Weighing Pakistan’s Options
Right now, Pakistan has only two options for formulating its national security policy in the Western theatre given the current geopolitical scenario:
1. Pakistan continue with the current flawed policy, adopted back in 2001, and keep facing problems like terrorism, insurgencies, and anarchy within Pakistani precincts along with unchecked foreign meddling into its political matters.
The eventual outcome of persistence with current policy would be not much different from what has been mentioned below.
Pakistan’s current Afghan policy has not only devastated the national security profile but its catastrophic impact has torn apart the social cohesion within the country as well necessitating the need to revamp it ASAP.
2. Second option for Islamabad is to renegotiate its terms of engagement with the US on all the regional issues particularly Pakistan’s role in the Afghan war and peace process there.

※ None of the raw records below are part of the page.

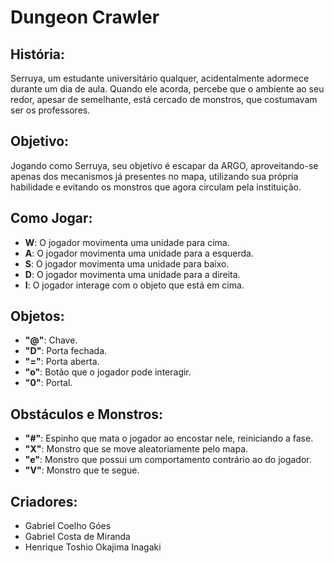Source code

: # Dungeon Crawler

## História:
Serruya, um estudante universitário qualquer, acidentalmente adormece durante um dia de aula. Quando ele acorda, percebe que o ambiente ao seu redor, apesar de semelhante, está cercado de monstros, que costumavam ser os professores.

## Objetivo:
Jogando como Serruya, seu objetivo é escapar da ARGO, aproveitando-se apenas dos mecanismos já presentes no mapa, utilizando sua própria habilidade e evitando os monstros que agora circulam pela instituição.

## Como Jogar:
- **W**: O jogador movimenta uma unidade para cima.
- **A**: O jogador movimenta uma unidade para a esquerda.
- **S**: O jogador movimenta uma unidade para baixo.
- **D**: O jogador movimenta uma unidade para a direita.
- **I**: O jogador interage com o objeto que está em cima.

## Objetos:
- **"@"**: Chave.
- **"D"**: Porta fechada.
- **"="**: Porta aberta.
- **"o"**: Botão que o jogador pode interagir.
- **"0"**: Portal.

## Obstáculos e Monstros:
- **"#"**: Espinho que mata o jogador ao encostar nele, reiniciando a fase.
- **"X"**: Monstro que se move aleatoriamente pelo mapa.
- **"e"**: Monstro que possui um comportamento contrário ao do jogador.
- **"V"**: Monstro que te segue.

## Criadores:
- Gabriel Coelho Góes
- Gabriel Costa de Miranda
- Henrique Toshio Okajima Inagaki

After the inception of Af-Pak, Pakistan cannot let other players to control her Western theater!
This kind of complete strategic paradigm shift demands a radical change in the strategic thinking of Pakistani political and military establishment regarding the whole Afghan conflict, the various dynamics of this conflict and post withdrawal scenario in Afghanistan and its regional implications as well.

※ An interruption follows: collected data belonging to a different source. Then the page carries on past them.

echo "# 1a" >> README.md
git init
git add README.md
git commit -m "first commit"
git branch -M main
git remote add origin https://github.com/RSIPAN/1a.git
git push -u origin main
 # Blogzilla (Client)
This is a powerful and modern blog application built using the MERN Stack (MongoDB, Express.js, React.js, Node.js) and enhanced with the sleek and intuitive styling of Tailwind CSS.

For Pakistan, the current situation demands an incisive re-evaluation of the decade old Afghan policy. This reassessment must be based on the emerging threats to Pakistan’s national security, particularly on the Western borders due to the presence of foreign forces in Afghanistan instead of the traditional thinking of remaining in the US camp at any cost. Indeed the Indo-US strategic relations in the 21st century and their impact on Pakistan and regional stability would also be a critical consideration during any policy review and Islamabad would not like to further deteriorate its already troubled relations with Washington. But the national and regional security related events that have transpired during the last 10 years necessitate a comprehensive overhauling of Islamabad’s strategic thinking and the Afghan policy.

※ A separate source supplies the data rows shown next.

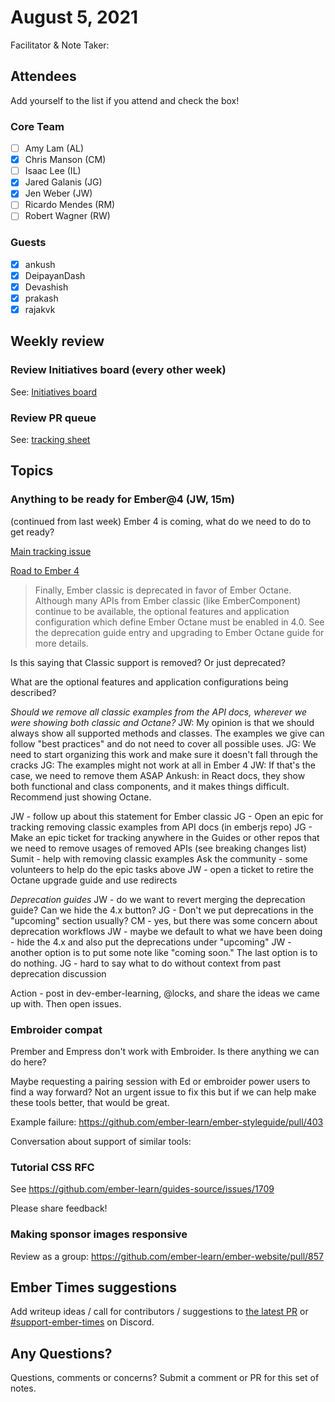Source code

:# August 5, 2021

Facilitator & Note Taker: 

## Attendees

Add yourself to the list if you attend and check the box!

### Core Team

- [ ] Amy Lam (AL)
- [x] Chris Manson (CM)
- [ ] Isaac Lee (IL)
- [x] Jared Galanis (JG)
- [x] Jen Weber (JW)
- [ ] Ricardo Mendes (RM)
- [ ] Robert Wagner (RW)

### Guests

- [x] ankush
- [x] DeipayanDash
- [x] Devashish
- [x] prakash
- [x] rajakvk

## Weekly review

### Review Initiatives board (every other week)

See: [Initiatives board](https://github.com/orgs/ember-learn/projects/51)

### Review PR queue

See: [tracking sheet](https://docs.google.com/spreadsheets/d/1sPyN9z9wZMpTNwqCfa6R9QSPZkIW4iQd-H4gZC7ILLk/edit#gid=2035777454)



## Topics

### Anything to be ready for Ember@4 (JW, 15m)

(continued from last week) Ember 4 is coming, what do we need to do to get ready? 

[Main tracking issue](https://github.com/emberjs/ember.js/issues/19545)

[Road to Ember 4](https://blog.emberjs.com/the-road-to-ember-4-0)
> Finally, Ember classic is deprecated in favor of Ember Octane. Although many APIs from Ember classic (like EmberComponent) continue to be available, the optional features and application configuration which define Ember Octane must be enabled in 4.0. See the deprecation guide entry and upgrading to Ember Octane guide for more details.

Is this saying that Classic support is removed? Or just deprecated?

What are the optional features and application configurations being described?

*Should we remove all classic examples from the API docs, wherever we were showing both classic and Octane?*
JW: My opinion is that we should always show all supported methods and classes. The examples we give can follow "best practices"
and do not need to cover all possible uses.
JG: We need to start organizing this work and make sure it doesn't fall through the cracks
JG: The examples might not work at all in Ember 4
JW: If that's the case, we need to remove them ASAP
Ankush: in React docs, they show both functional and class components, and it makes things difficult.
Recommend just showing Octane.

JW - follow up about this statement for Ember classic
JG - Open an epic for tracking removing classic examples from API docs (in emberjs repo)
JG - Make an epic ticket for tracking anywhere in the Guides or other repos that we need to remove usages of removed APIs (see breaking changes list)
Sumit - help with removing classic examples
Ask the community - some volunteers to help do the epic tasks above
JW - open a ticket to retire the Octane upgrade guide and use redirects

*Deprecation guides*
JW - do we want to revert merging the deprecation guide? Can we hide the 4.x button?
JG - Don't we put deprecations in the "upcoming" section usually?
CM - yes, but there was some concern about deprecation workflows
JW - maybe we default to what we have been doing - hide the 4.x and also put the deprecations under "upcoming"
JW - another option is to put some note like "coming soon." The last option is to do nothing.
JG - hard to say what to do without context from past deprecation discussion

Action - post in dev-ember-learning, @locks, and share the ideas we came up with.
Then open issues.

### Embroider compat

Prember and Empress don't work with Embroider. Is there anything we can do here?

Maybe requesting a pairing session with Ed or embroider power users to find
a way forward? Not an urgent issue to fix this but if we can help make
these tools better, that would be great.

Example failure: https://github.com/ember-learn/ember-styleguide/pull/403

Conversation about support of similar tools:

### Tutorial CSS RFC

See https://github.com/ember-learn/guides-source/issues/1709

Please share feedback!

### Making sponsor images responsive

Review as a group: https://github.com/ember-learn/ember-website/pull/857

## Ember Times suggestions

Add writeup ideas / call for contributors / suggestions to [the latest PR](https://github.com/ember-learn/ember-blog/pulls?q=is%3Aopen+is%3Apr+label%3A%22%F0%9F%97%9E+embertimes%22%20or%20#support-ember-times) or [#support-ember-times](https://discordapp.com/channels/480462759797063690/485450546887786506) on Discord.

## Any Questions?

Questions, comments or concerns? Submit a comment or PR for this set of notes.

Aggressive and assertive diplomacy is the key. Pakistan will have to send a strong and clear signal to the Pushtun populace that Pakistan is not an ally of US ethnic cleansing campaign against them in Afghanistan and Pakistan. Refraining from a full-scale military operation in NWA is a right step in right direction but needs to be solidified by measures to put a stop on non-stop drone attacks in these areas on ‘suspected’ Al-Qaeda activists. Legality of these attacks is a big serious matter and provides the opportunity to Islamabad to challenge CIA’s drone war internationally on a very different axis. Ironically, Islamabad has not raised this issue from legal point of view. Mere protests have done nothing but rather proved counter-productive in preventing drone attacks. But this opportunity leave us with the question that is Islamabad ready to reassess the strategic importance of Pak-US relations in the 21st century at a time when alternate global power centers, with converging interests are emerging in the region? Or Pakistan has left with a third option? Answer is writing on the wall and history of Pak-US relations endorses it completely. It is just matter of time when Islamabad is going to end the prevailing strategic confusion over Afghan policy.